== Data supplied ==

»»

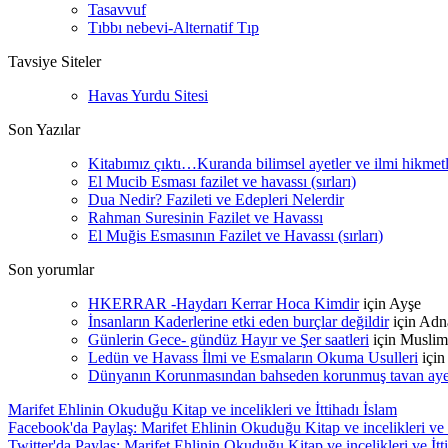
Tasavvuf
Tıbbı nebevi-Alternatif Tıp
Tavsiye Siteler
Havas Yurdu Sitesi
Son Yazılar
Kitabımız çıktı…Kuranda bilimsel ayetler ve ilmi hikmet
El Mucib Esması fazilet ve havassı (sırları)
Dua Nedir? Fazileti ve Edepleri Nelerdir
Rahman Suresinin Fazilet ve Havassı
El Muğis Esmasının Fazilet ve Havassı (sırları)
Son yorumlar
HKERRAR -Haydarı Kerrar Hoca Kimdir
için
Ayşe
İnsanların Kaderlerine etki eden burçlar değildir
için
Adn
Günlerin Gece- gündüz Hayır ve Şer saatleri
için
Muslim
Ledün ve Havass İlmi ve Esmaların Okuma Usulleri
içi
Dünyanın Korunmasından bahseden korunmuş tavan ayetle
Marifet Ehlinin Okuduğu Kitap ve incelikleri ve İttihadı İslam
Facebook'da Paylaş: Marifet Ehlinin Okuduğu Kitap ve incelikleri ve İ
Twitter'da Paylaş: Marifet Ehlinin Okuduğu Kitap ve incelikleri ve İtt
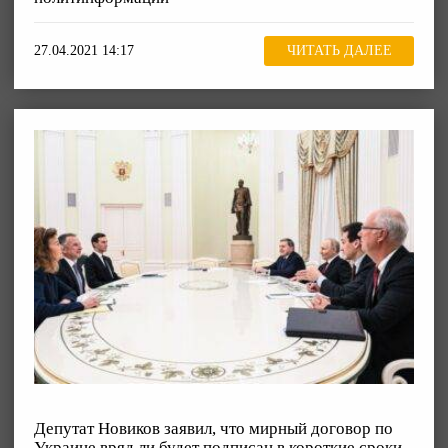
27.04.2021 14:17
ЧИТАТЬ ДАЛЕЕ
Депутат Новиков заявил, что мирный договор по
Украине вряд ли будет подписан в короткие сроки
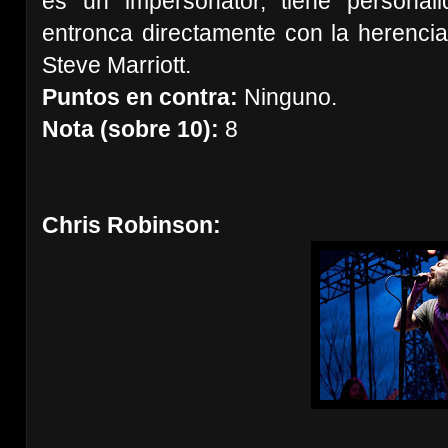
es un impersonator, tiene persona
entronca directamente con la herencia
Steve Marriott.
Puntos en contra:
Ninguno.
Nota (sobre 10):
8
Chris Robinson:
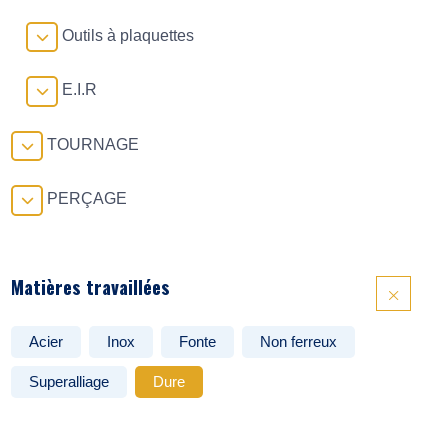
Outils à plaquettes
E.I.R
TOURNAGE
PERÇAGE
Matières travaillées
Acier
Inox
Fonte
Non ferreux
Superalliage
Dure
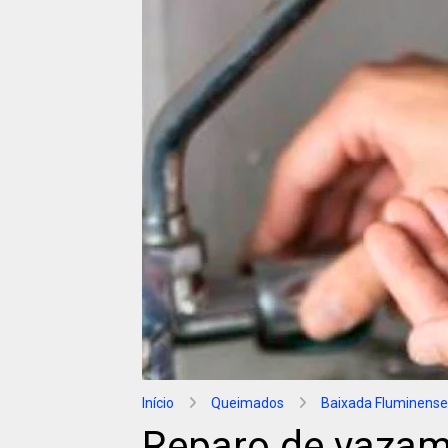
Início
Queimados
Baixada Fluminense
Reparo de vazam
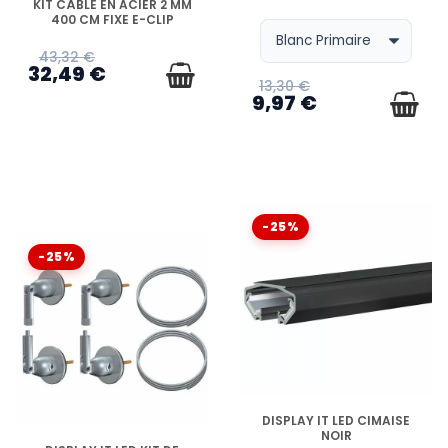
KIT CÂBLE EN ACIER 2 MM
400 CM FIXE E-CLIP
43,32 €
32,49 €
13,30 €
9,97 €
-25%
-25%
EN STOCK
DISPLAY IT LED CIMAISE
NOIR
EN STOCK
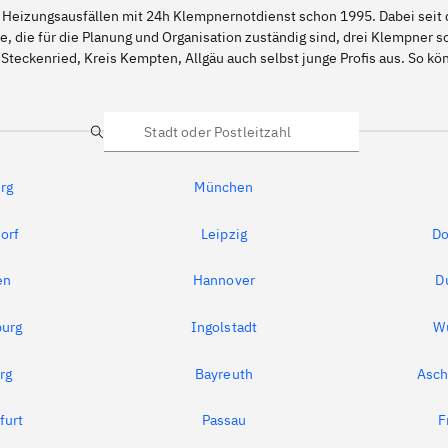
 Heizungsausfällen mit 24h Klempnernotdienst schon 1995. Dabei seit d
e, die für die Planung und Organisation zuständig sind, drei Klempner 
Steckenried, Kreis Kempten, Allgäu auch selbst junge Profis aus. So 
Suche
rg
München
orf
Leipzig
Do
en
Hannover
D
urg
Ingolstadt
W
rg
Bayreuth
Asch
furt
Passau
F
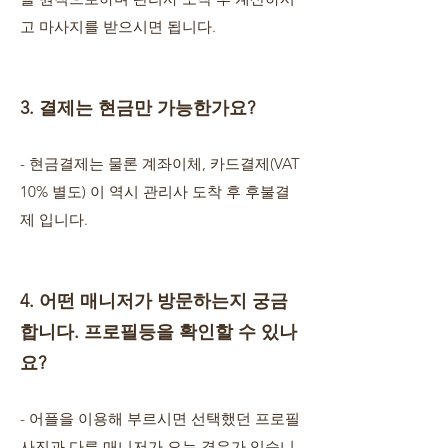
고 마사지를 받으시면 됩니다.
3. 결제는 현금만 가능한가요?
- 현금결제는 물론 계좌이체, 카드결제(VAT
10% 별도) 이 역시 관리사 도착 후 후불결
제 입니다.
4. 어떤 매니저가 방문하는지 궁금
합니다. 프로필등을 확인할 수 있나
요?
- 어플을 이용해 부르시면 선택했던 프로필
사진과 다른 매니저가 오는 경우가 있습니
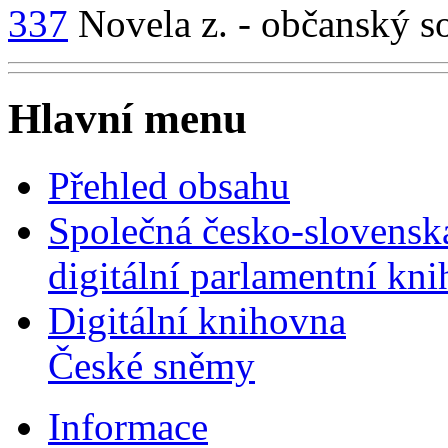
337
Novela z. - občanský s
Hlavní menu
Přehled obsahu
Společná česko-slovensk
digitální parlamentní kn
Digitální knihovna
České sněmy
Informace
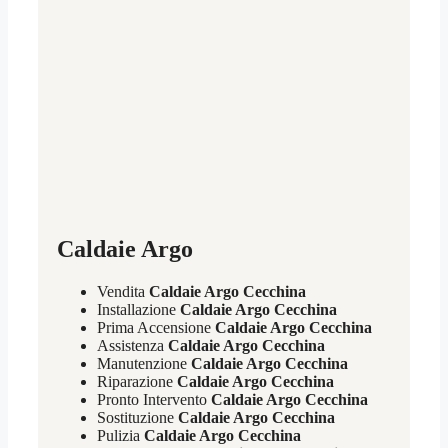
Caldaie Argo
Vendita
Caldaie Argo Cecchina
Installazione
Caldaie Argo Cecchina
Prima Accensione
Caldaie Argo Cecchina
Assistenza
Caldaie Argo Cecchina
Manutenzione
Caldaie Argo Cecchina
Riparazione
Caldaie Argo Cecchina
Pronto Intervento
Caldaie Argo Cecchina
Sostituzione
Caldaie Argo Cecchina
Pulizia
Caldaie Argo Cecchina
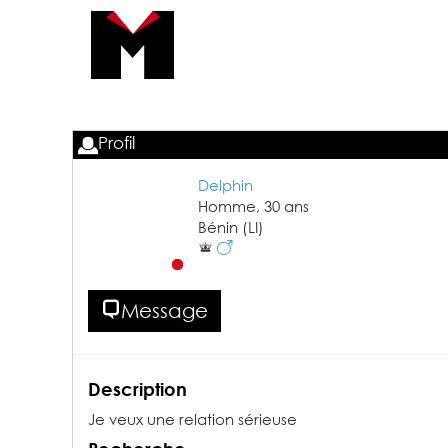
Profil
Delphin
Homme,
30
ans
Bénin
(LI)
Message
Description
Je veux une relation sérieuse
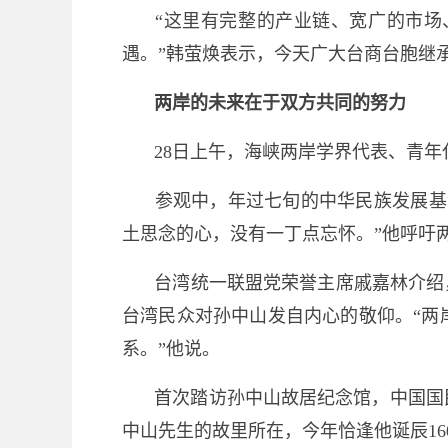
“这里有完整的产业链、宽广的市
遇。”韩萤焕表示，今天广大台商台胞继
两岸的未来在于双方共同的努力
28日上午，海峡两岸学界代表、青
参观中，年过七旬的中华民族发展基
土思念的心，没有一丁点忘怀。”他呼吁
台湾统一联盟党荣誉主席戚嘉林介绍
台湾民众对孙中山发自内心的敬仰。“两
系。”他说。
首次踏访孙中山故居纪念馆，中国国
中山先生的故里所在，今年恰逢他诞辰1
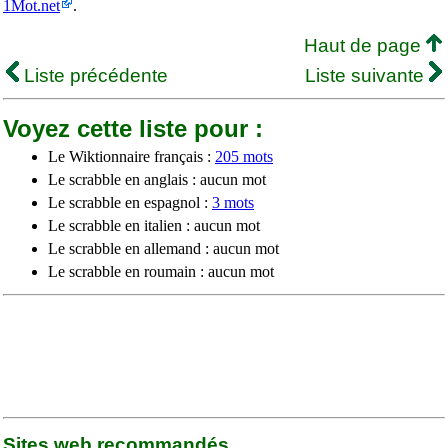
1Mot.net
.
Haut de page
Liste précédente
Liste suivante
Voyez cette liste pour :
Le Wiktionnaire français :
205 mots
Le scrabble en anglais : aucun mot
Le scrabble en espagnol :
3 mots
Le scrabble en italien : aucun mot
Le scrabble en allemand : aucun mot
Le scrabble en roumain : aucun mot
Sites web recommandés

««

== What this task involves ==
Which of the lines above include the word "scrabble"? List those lines.

== The completed task ==
Le scrabble en anglais : aucun mot
Le scrabble en espagnol :
Le scrabble en italien : aucun mot
Le scrabble en allemand : aucun mot
Le scrabble en roumain : aucun mot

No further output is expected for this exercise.